Input for this task below:

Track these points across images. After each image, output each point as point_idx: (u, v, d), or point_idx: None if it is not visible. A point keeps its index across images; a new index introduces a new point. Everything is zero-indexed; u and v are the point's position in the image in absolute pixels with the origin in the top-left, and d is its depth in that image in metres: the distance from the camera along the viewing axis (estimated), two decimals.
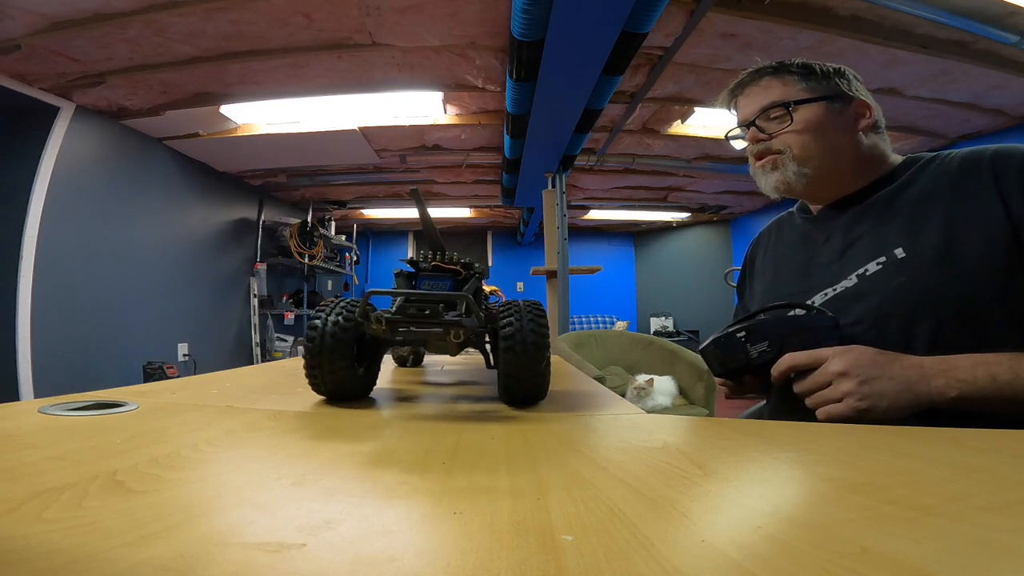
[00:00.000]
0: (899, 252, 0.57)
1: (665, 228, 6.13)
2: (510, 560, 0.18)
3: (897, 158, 0.67)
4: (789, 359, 0.54)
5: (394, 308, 0.46)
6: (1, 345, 2.33)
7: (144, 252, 3.12)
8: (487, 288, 0.94)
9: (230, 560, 0.17)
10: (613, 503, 0.23)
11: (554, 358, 0.64)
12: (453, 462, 0.31)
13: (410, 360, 0.87)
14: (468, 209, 5.27)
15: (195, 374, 1.51)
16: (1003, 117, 2.84)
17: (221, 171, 3.80)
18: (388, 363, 0.91)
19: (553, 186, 3.08)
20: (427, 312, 0.44)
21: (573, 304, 3.07)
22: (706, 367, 2.07)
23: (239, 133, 3.08)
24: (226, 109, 2.76)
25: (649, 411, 0.49)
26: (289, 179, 4.05)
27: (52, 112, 2.50)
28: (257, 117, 2.97)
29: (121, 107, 2.71)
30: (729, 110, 0.75)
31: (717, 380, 0.65)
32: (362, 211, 5.16)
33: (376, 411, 0.48)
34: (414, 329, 0.45)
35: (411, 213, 4.97)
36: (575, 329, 2.90)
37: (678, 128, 3.11)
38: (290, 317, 4.42)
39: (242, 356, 4.10)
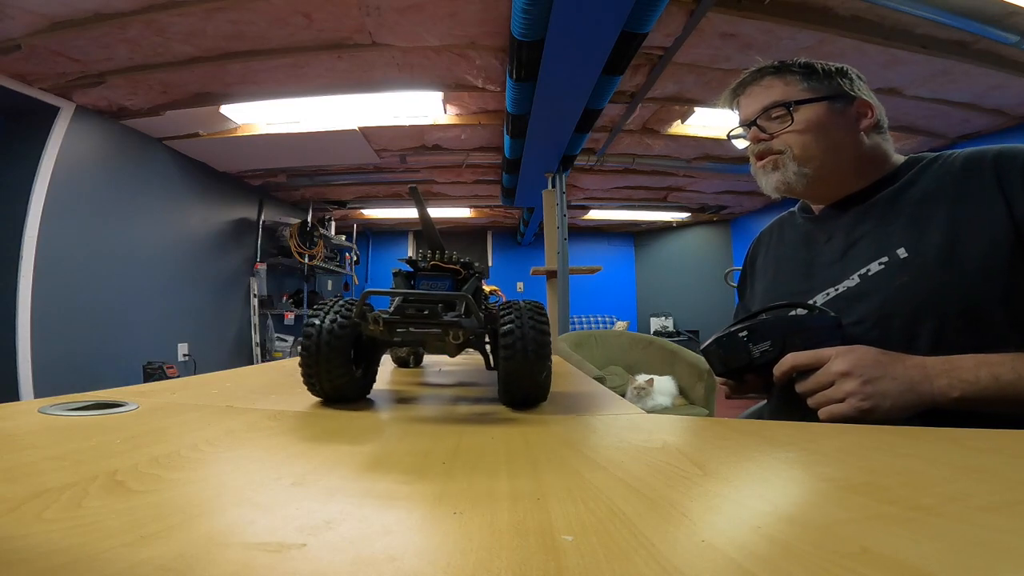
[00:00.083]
0: (901, 252, 0.57)
1: (665, 228, 6.13)
2: (510, 560, 0.18)
3: (899, 158, 0.67)
4: (791, 359, 0.54)
5: (392, 308, 0.45)
6: (1, 345, 2.33)
7: (144, 252, 3.12)
8: (487, 288, 0.93)
9: (230, 560, 0.17)
10: (613, 503, 0.23)
11: (554, 358, 0.64)
12: (453, 462, 0.31)
13: (411, 361, 0.87)
14: (468, 209, 5.27)
15: (195, 374, 1.51)
16: (1003, 117, 2.84)
17: (221, 171, 3.80)
18: (387, 363, 0.90)
19: (553, 186, 3.08)
20: (426, 312, 0.43)
21: (573, 304, 3.08)
22: (706, 367, 2.06)
23: (239, 133, 3.08)
24: (226, 109, 2.76)
25: (649, 411, 0.49)
26: (289, 179, 4.05)
27: (52, 112, 2.50)
28: (257, 117, 2.97)
29: (121, 107, 2.71)
30: (731, 109, 0.74)
31: (718, 380, 0.65)
32: (362, 211, 5.16)
33: (375, 413, 0.48)
34: (412, 330, 0.44)
35: (411, 213, 4.97)
36: (575, 329, 2.90)
37: (678, 128, 3.11)
38: (290, 317, 4.42)
39: (242, 356, 4.10)
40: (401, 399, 0.56)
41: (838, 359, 0.51)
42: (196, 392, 0.56)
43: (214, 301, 3.80)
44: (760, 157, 0.69)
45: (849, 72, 0.67)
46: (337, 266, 5.00)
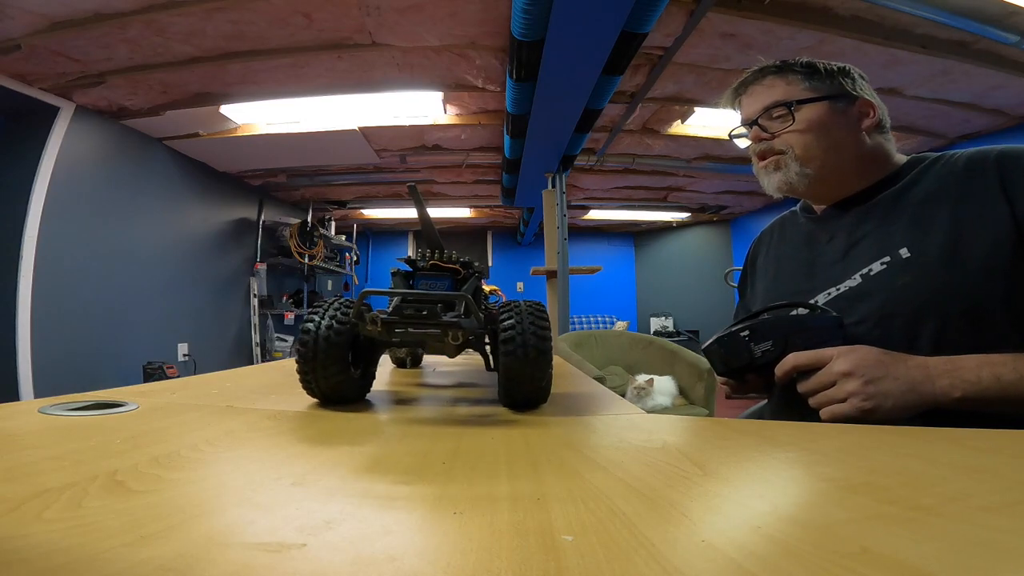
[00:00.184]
0: (903, 252, 0.57)
1: (665, 228, 6.13)
2: (510, 560, 0.18)
3: (902, 158, 0.67)
4: (793, 359, 0.54)
5: (390, 309, 0.44)
6: (1, 345, 2.33)
7: (144, 252, 3.12)
8: (487, 288, 0.93)
9: (230, 560, 0.17)
10: (613, 503, 0.23)
11: (555, 358, 0.63)
12: (453, 463, 0.31)
13: (408, 362, 0.86)
14: (468, 209, 5.27)
15: (195, 374, 1.51)
16: (1003, 117, 2.84)
17: (221, 171, 3.80)
18: (386, 364, 0.90)
19: (553, 186, 3.08)
20: (424, 313, 0.43)
21: (573, 304, 3.08)
22: (706, 367, 2.07)
23: (239, 133, 3.08)
24: (226, 109, 2.76)
25: (649, 411, 0.49)
26: (289, 179, 4.05)
27: (52, 112, 2.50)
28: (257, 117, 2.97)
29: (121, 107, 2.71)
30: (733, 109, 0.74)
31: (719, 379, 0.65)
32: (362, 211, 5.17)
33: (374, 414, 0.47)
34: (411, 330, 0.43)
35: (411, 213, 4.97)
36: (575, 329, 2.90)
37: (678, 128, 3.11)
38: (290, 317, 4.42)
39: (242, 356, 4.10)
40: (400, 400, 0.56)
41: (840, 359, 0.51)
42: (196, 392, 0.56)
43: (214, 301, 3.80)
44: (762, 157, 0.69)
45: (851, 71, 0.66)
46: (337, 266, 5.00)
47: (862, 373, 0.49)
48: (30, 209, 2.42)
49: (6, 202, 2.44)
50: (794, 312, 0.61)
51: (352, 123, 2.96)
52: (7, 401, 0.46)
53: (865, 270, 0.60)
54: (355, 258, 5.34)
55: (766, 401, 0.72)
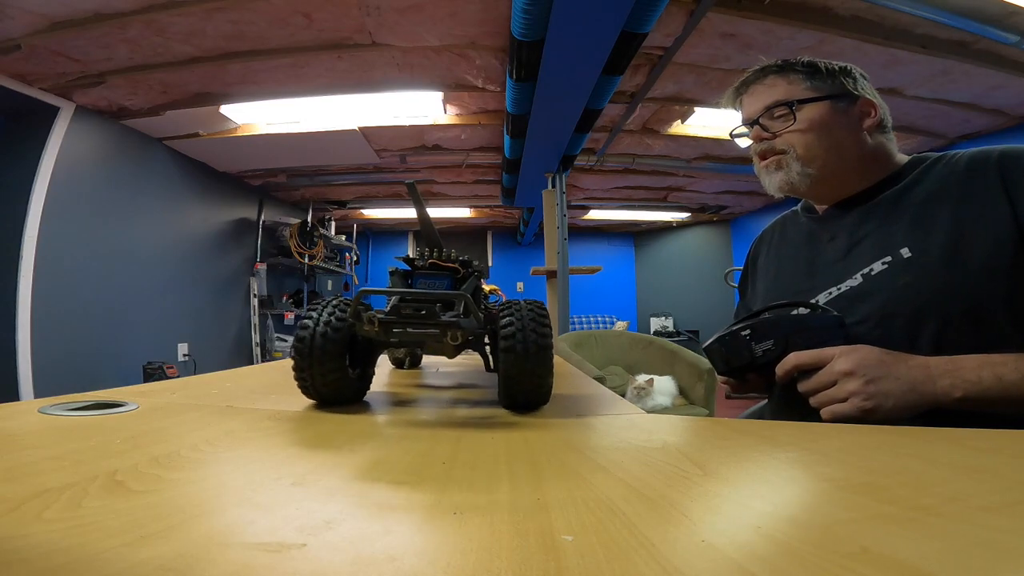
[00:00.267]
0: (905, 252, 0.57)
1: (665, 228, 6.13)
2: (510, 560, 0.18)
3: (903, 158, 0.67)
4: (794, 358, 0.54)
5: (388, 308, 0.43)
6: (1, 345, 2.33)
7: (144, 252, 3.12)
8: (487, 287, 0.91)
9: (230, 560, 0.17)
10: (613, 503, 0.23)
11: (555, 359, 0.63)
12: (453, 462, 0.31)
13: (407, 362, 0.85)
14: (468, 209, 5.27)
15: (195, 374, 1.50)
16: (1003, 117, 2.84)
17: (221, 171, 3.80)
18: (385, 365, 0.90)
19: (553, 186, 3.08)
20: (423, 312, 0.42)
21: (573, 304, 3.08)
22: (706, 367, 2.07)
23: (239, 133, 3.08)
24: (226, 109, 2.76)
25: (649, 411, 0.48)
26: (289, 179, 4.05)
27: (52, 112, 2.50)
28: (257, 117, 2.97)
29: (121, 107, 2.71)
30: (734, 108, 0.74)
31: (720, 378, 0.65)
32: (362, 211, 5.17)
33: (371, 416, 0.47)
34: (410, 330, 0.42)
35: (411, 213, 4.97)
36: (575, 329, 2.91)
37: (678, 128, 3.11)
38: (290, 317, 4.42)
39: (242, 356, 4.10)
40: (398, 402, 0.55)
41: (841, 358, 0.51)
42: (196, 392, 0.56)
43: (214, 301, 3.80)
44: (763, 156, 0.69)
45: (853, 71, 0.66)
46: (337, 266, 5.00)
47: (863, 373, 0.49)
48: (30, 209, 2.42)
49: (6, 202, 2.44)
50: (795, 311, 0.61)
51: (352, 123, 2.96)
52: (7, 401, 0.46)
53: (866, 270, 0.60)
54: (355, 258, 5.34)
55: (766, 401, 0.72)
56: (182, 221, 3.48)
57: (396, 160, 3.59)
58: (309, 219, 4.51)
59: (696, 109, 2.81)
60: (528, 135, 2.68)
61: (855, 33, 2.01)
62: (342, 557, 0.18)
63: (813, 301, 0.63)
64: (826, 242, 0.67)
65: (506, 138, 2.83)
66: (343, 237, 5.20)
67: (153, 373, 2.94)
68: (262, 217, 4.31)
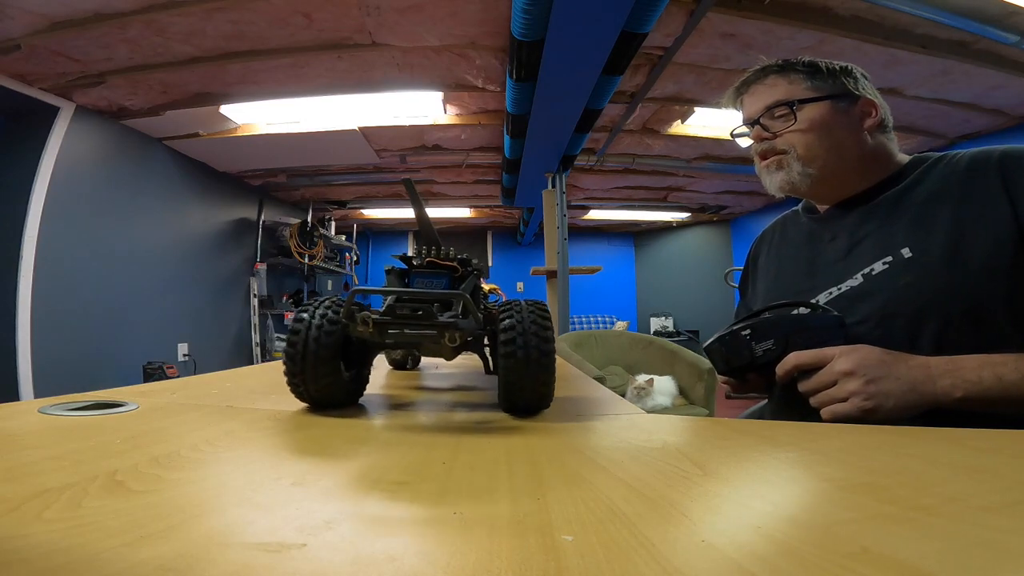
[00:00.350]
0: (906, 252, 0.57)
1: (665, 228, 6.13)
2: (510, 560, 0.18)
3: (904, 158, 0.67)
4: (795, 358, 0.54)
5: (383, 308, 0.42)
6: (1, 345, 2.33)
7: (144, 252, 3.12)
8: (486, 287, 0.89)
9: (230, 560, 0.17)
10: (613, 503, 0.23)
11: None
12: (453, 463, 0.31)
13: (409, 363, 0.83)
14: (468, 209, 5.27)
15: (195, 374, 1.50)
16: (1003, 117, 2.84)
17: (221, 171, 3.80)
18: (384, 366, 0.90)
19: (553, 186, 3.08)
20: (420, 313, 0.40)
21: (573, 304, 3.08)
22: (706, 367, 2.06)
23: (239, 133, 3.08)
24: (226, 109, 2.76)
25: (649, 411, 0.48)
26: (289, 179, 4.05)
27: (52, 112, 2.50)
28: (257, 117, 2.97)
29: (121, 107, 2.71)
30: (734, 108, 0.74)
31: (720, 378, 0.65)
32: (362, 211, 5.17)
33: (367, 420, 0.46)
34: (406, 331, 0.40)
35: (411, 213, 4.96)
36: (575, 329, 2.91)
37: (678, 128, 3.11)
38: (290, 317, 4.39)
39: (242, 356, 4.10)
40: (394, 405, 0.53)
41: (841, 358, 0.51)
42: (196, 392, 0.56)
43: (214, 301, 3.80)
44: (764, 156, 0.69)
45: (853, 71, 0.66)
46: (337, 266, 5.00)
47: (863, 372, 0.49)
48: (30, 209, 2.42)
49: (6, 202, 2.44)
50: (795, 311, 0.61)
51: (352, 123, 2.96)
52: (7, 401, 0.46)
53: (867, 270, 0.60)
54: (355, 258, 5.34)
55: (766, 401, 0.72)
56: (182, 221, 3.48)
57: (396, 160, 3.59)
58: (309, 219, 4.51)
59: (696, 109, 2.81)
60: (528, 135, 2.68)
61: (855, 33, 2.01)
62: (342, 557, 0.18)
63: (813, 301, 0.63)
64: (827, 242, 0.67)
65: (506, 138, 2.83)
66: (343, 237, 5.20)
67: (153, 373, 2.94)
68: (262, 217, 4.31)
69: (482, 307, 0.51)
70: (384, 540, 0.19)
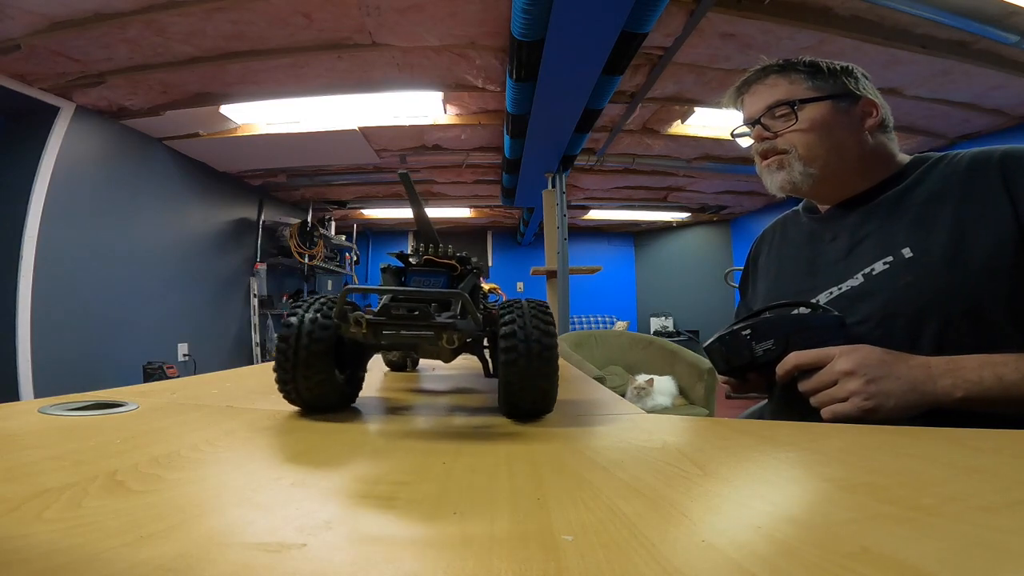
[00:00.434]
0: (906, 252, 0.57)
1: (665, 228, 6.13)
2: (510, 560, 0.18)
3: (905, 158, 0.67)
4: (795, 357, 0.54)
5: (379, 308, 0.40)
6: (1, 345, 2.33)
7: (144, 252, 3.12)
8: (486, 286, 0.88)
9: (230, 560, 0.17)
10: (613, 503, 0.23)
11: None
12: (453, 462, 0.31)
13: (408, 365, 0.80)
14: (468, 209, 5.27)
15: (195, 374, 1.50)
16: (1003, 117, 2.84)
17: (221, 171, 3.80)
18: (381, 367, 0.89)
19: (553, 186, 3.08)
20: (416, 313, 0.38)
21: (573, 304, 3.08)
22: (706, 367, 2.06)
23: (239, 133, 3.08)
24: (226, 109, 2.76)
25: (649, 411, 0.48)
26: (289, 179, 4.05)
27: (52, 112, 2.50)
28: (257, 117, 2.97)
29: (121, 107, 2.71)
30: (735, 108, 0.74)
31: (720, 378, 0.65)
32: (362, 211, 5.17)
33: (361, 424, 0.44)
34: (402, 332, 0.38)
35: (411, 213, 4.96)
36: (575, 329, 2.91)
37: (678, 128, 3.11)
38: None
39: (242, 356, 4.10)
40: (390, 408, 0.52)
41: (842, 358, 0.51)
42: (196, 392, 0.56)
43: (214, 301, 3.80)
44: (764, 156, 0.69)
45: (854, 71, 0.66)
46: (337, 266, 5.00)
47: (864, 372, 0.49)
48: (30, 209, 2.42)
49: (6, 202, 2.44)
50: (796, 311, 0.61)
51: (352, 123, 2.95)
52: (7, 401, 0.46)
53: (867, 270, 0.60)
54: (355, 258, 5.34)
55: (766, 401, 0.72)
56: (182, 221, 3.48)
57: (396, 160, 3.59)
58: (309, 219, 4.51)
59: (696, 109, 2.81)
60: (528, 135, 2.68)
61: (855, 33, 2.01)
62: (342, 557, 0.18)
63: (814, 301, 0.63)
64: (827, 242, 0.67)
65: (506, 138, 2.83)
66: (343, 237, 5.20)
67: (153, 373, 2.94)
68: (262, 217, 4.31)
69: (482, 307, 0.50)
70: (384, 540, 0.19)
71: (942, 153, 0.64)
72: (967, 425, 0.39)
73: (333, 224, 5.10)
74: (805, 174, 0.65)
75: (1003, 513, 0.22)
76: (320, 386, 0.42)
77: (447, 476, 0.28)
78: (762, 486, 0.27)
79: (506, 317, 0.41)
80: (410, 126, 2.99)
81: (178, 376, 2.83)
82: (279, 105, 2.75)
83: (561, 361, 1.01)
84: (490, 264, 6.21)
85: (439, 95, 2.65)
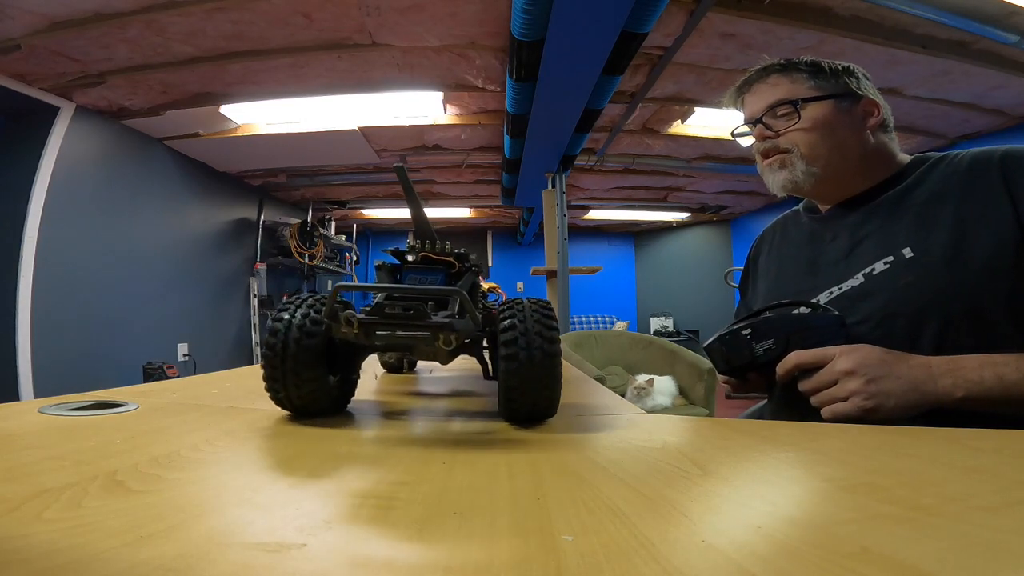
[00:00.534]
0: (907, 252, 0.57)
1: (665, 228, 6.13)
2: (510, 560, 0.18)
3: (905, 157, 0.67)
4: (795, 357, 0.54)
5: (372, 306, 0.38)
6: (1, 345, 2.33)
7: (144, 252, 3.12)
8: (486, 285, 0.84)
9: (230, 560, 0.17)
10: (613, 503, 0.23)
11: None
12: (453, 461, 0.31)
13: (404, 367, 0.77)
14: (468, 209, 5.27)
15: (195, 374, 1.50)
16: (1003, 117, 2.84)
17: (221, 171, 3.80)
18: (379, 368, 0.88)
19: (553, 186, 3.08)
20: (411, 312, 0.36)
21: (573, 304, 3.08)
22: (706, 367, 2.06)
23: (239, 133, 3.08)
24: (226, 109, 2.76)
25: (649, 411, 0.48)
26: (289, 179, 4.05)
27: (52, 112, 2.50)
28: (257, 117, 2.97)
29: (121, 107, 2.71)
30: (736, 108, 0.74)
31: (720, 378, 0.65)
32: (362, 211, 5.17)
33: (361, 425, 0.44)
34: (397, 333, 0.37)
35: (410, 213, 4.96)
36: (575, 329, 2.91)
37: (678, 128, 3.11)
38: None
39: (242, 356, 4.09)
40: (384, 412, 0.49)
41: (842, 358, 0.51)
42: (196, 392, 0.56)
43: (214, 301, 3.80)
44: (766, 155, 0.69)
45: (855, 71, 0.67)
46: (337, 266, 5.00)
47: (864, 372, 0.49)
48: (30, 209, 2.42)
49: (6, 202, 2.44)
50: (796, 311, 0.61)
51: (352, 123, 2.95)
52: (7, 401, 0.46)
53: (868, 269, 0.60)
54: (355, 258, 5.34)
55: (766, 401, 0.72)
56: (182, 221, 3.47)
57: (396, 160, 3.59)
58: (309, 219, 4.51)
59: (696, 109, 2.81)
60: (528, 135, 2.68)
61: (855, 33, 2.01)
62: (342, 557, 0.18)
63: (814, 301, 0.63)
64: (828, 242, 0.67)
65: (506, 138, 2.83)
66: (343, 237, 5.20)
67: (153, 373, 2.94)
68: (262, 217, 4.31)
69: (481, 306, 0.48)
70: (384, 540, 0.19)
71: (943, 153, 0.64)
72: (967, 425, 0.39)
73: (333, 224, 5.10)
74: (807, 173, 0.65)
75: (1003, 513, 0.22)
76: (310, 390, 0.40)
77: (447, 476, 0.28)
78: (762, 486, 0.27)
79: (506, 317, 0.39)
80: (410, 126, 2.99)
81: (178, 376, 2.83)
82: (279, 105, 2.75)
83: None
84: (490, 264, 6.21)
85: (439, 95, 2.65)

End of Input for this task.

* _Directions for this task_: Only the lines from the start of the records above through the line containing "31: (717, 380, 0.65)" should be returned, exactly and with both ends, please; the pictures stay out.

* _Task answer_:
Track these points across images. After each image, output each point as point_idx: (u, v, d), or point_idx: None if it is not visible. A point keeps its index across images; a new index introduces a new point. Everything is zero-indexed; u and v are the point's position in the image in absolute pixels with the origin in the top-left, and d is its depth in that image in metres: the distance from the camera along the viewing axis (estimated), two decimals.
[00:00.000]
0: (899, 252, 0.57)
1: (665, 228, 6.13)
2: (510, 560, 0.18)
3: (897, 158, 0.67)
4: (789, 359, 0.54)
5: (394, 308, 0.46)
6: (1, 345, 2.33)
7: (144, 252, 3.12)
8: (487, 288, 0.94)
9: (230, 560, 0.17)
10: (613, 503, 0.23)
11: (554, 358, 0.64)
12: (453, 462, 0.31)
13: (410, 360, 0.87)
14: (468, 209, 5.27)
15: (195, 374, 1.51)
16: (1003, 117, 2.84)
17: (221, 171, 3.80)
18: (388, 363, 0.91)
19: (553, 186, 3.08)
20: (427, 312, 0.44)
21: (573, 304, 3.07)
22: (706, 367, 2.07)
23: (239, 133, 3.08)
24: (226, 109, 2.76)
25: (649, 411, 0.49)
26: (289, 179, 4.05)
27: (52, 112, 2.50)
28: (257, 117, 2.97)
29: (121, 107, 2.71)
30: (729, 110, 0.75)
31: (717, 380, 0.65)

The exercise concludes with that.